WHAT THE TASK ASKS:
Count the lines in the listing below that contain the word "consulado", treating uppercase and lowercase as different. Give only the number.

EXERCISE DATA: Begin

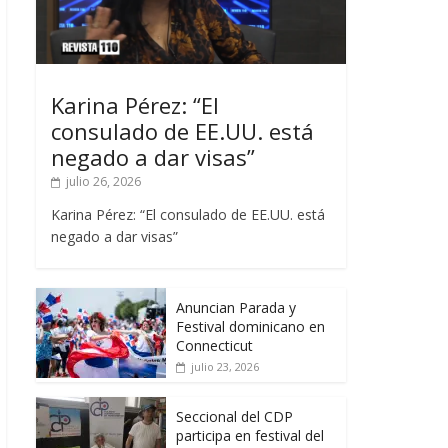
Karina Pérez: “El
consulado de EE.UU. está
negado a dar visas”
julio 26, 2026
Karina Pérez: “El consulado de EE.UU. está
negado a dar visas”
Anuncian Parada y
Festival dominicano en
Connecticut
julio 23, 2026
Seccional del CDP
participa en festival del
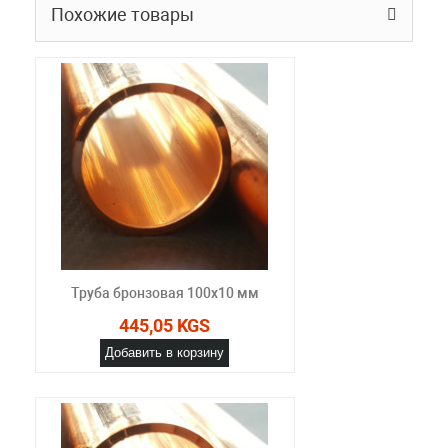
Похожие товары
Труба бронзовая 100x10 мм
445,05 KGS
Добавить в корзину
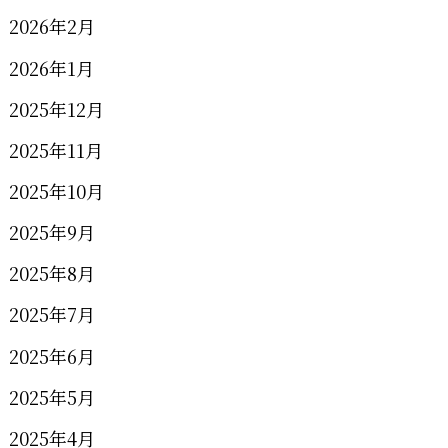
2026年2月
2026年1月
2025年12月
2025年11月
2025年10月
2025年9月
2025年8月
2025年7月
2025年6月
2025年5月
2025年4月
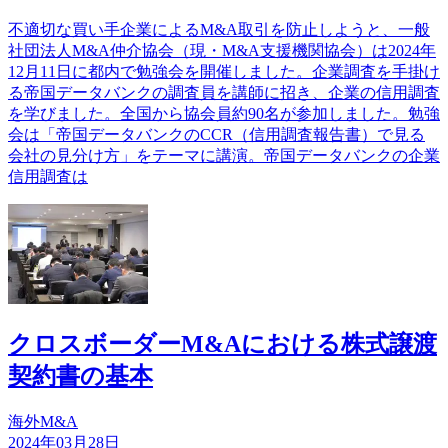
不適切な買い手企業によるM&A取引を防止しようと、一般
社団法人M&A仲介協会（現・M&A支援機関協会）は2024年
12月11日に都内で勉強会を開催しました。企業調査を手掛け
る帝国データバンクの調査員を講師に招き、企業の信用調査
を学びました。全国から協会員約90名が参加しました。勉強
会は「帝国データバンクのCCR（信用調査報告書）で見る
会社の見分け方」をテーマに講演。帝国データバンクの企業
信用調査は
クロスボーダーM&Aにおける株式譲渡
契約書の基本
海外M&A
2024年03月28日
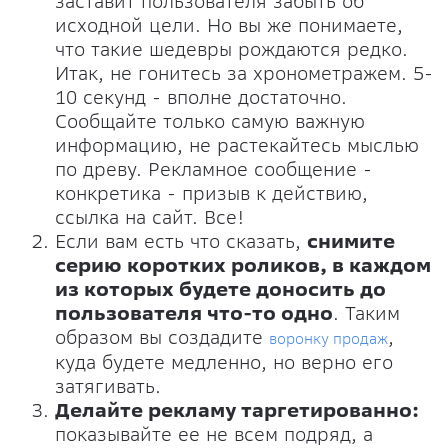
заставит пользователя забыть об
исходной цели. Но вы же понимаете,
что такие шедевры рождаются редко.
Итак, не гонитесь за хронометражем. 5-
10 секунд - вполне достаточно.
Сообщайте только самую важную
информацию, не растекайтесь мыслью
по древу. Рекламное сообщение -
конкретика - призыв к действию,
ссылка на сайт. Все!
Если вам есть что сказать,
снимите
серию коротких роликов, в каждом
из которых будете доносить до
пользователя что-то одно
. Таким
образом вы создадите
,
воронку продаж
куда будете медленно, но верно его
затягивать.
Делайте рекламу таргетированно:
показывайте ее не всем подряд, а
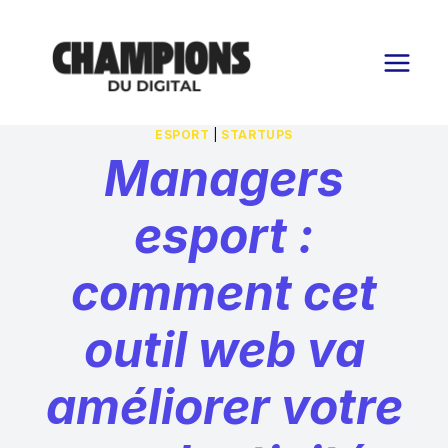
Aller
au
contenu
ESPORT
|
STARTUPS
Managers
esport :
comment cet
outil web va
améliorer votre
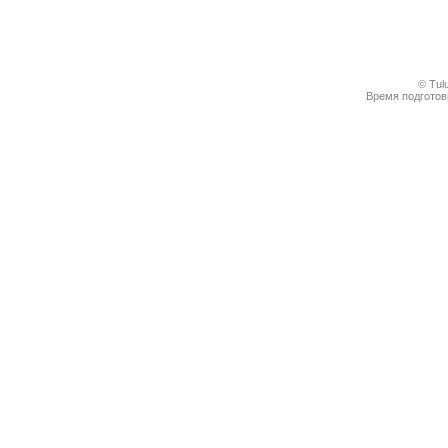
© Tul
Время подготовк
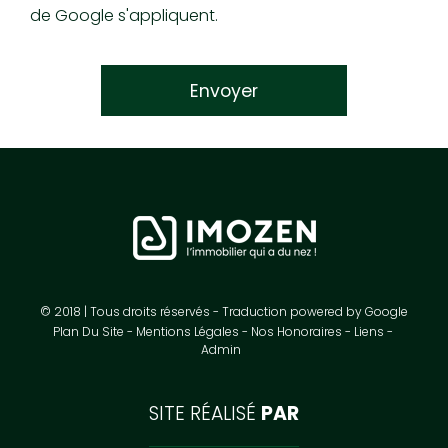
de Google s'appliquent.
© 2018 | Tous droits réservés - Traduction powered by Google
Plan Du Site
Mentions Légales
Nos Honoraires
Liens
Admin
SITE RÉALISÉ
PAR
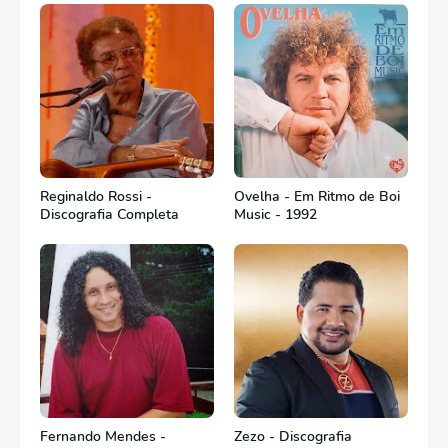
Reginaldo Rossi -
Ovelha - Em Ritmo de Boi
Discografia Completa
Music - 1992
Fernando Mendes -
Zezo - Discografia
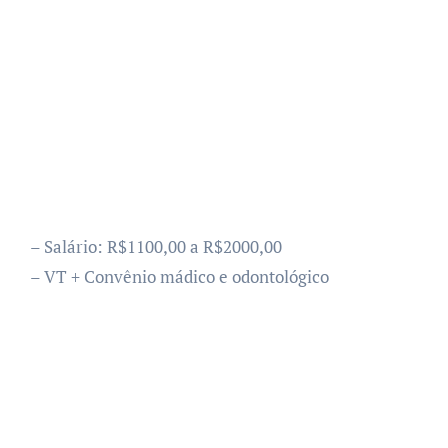
– Salário: R$1100,00 a R$2000,00
– VT + Convênio mádico e odontológico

EXERCISE DATA: End

TASK OUTPUT:
2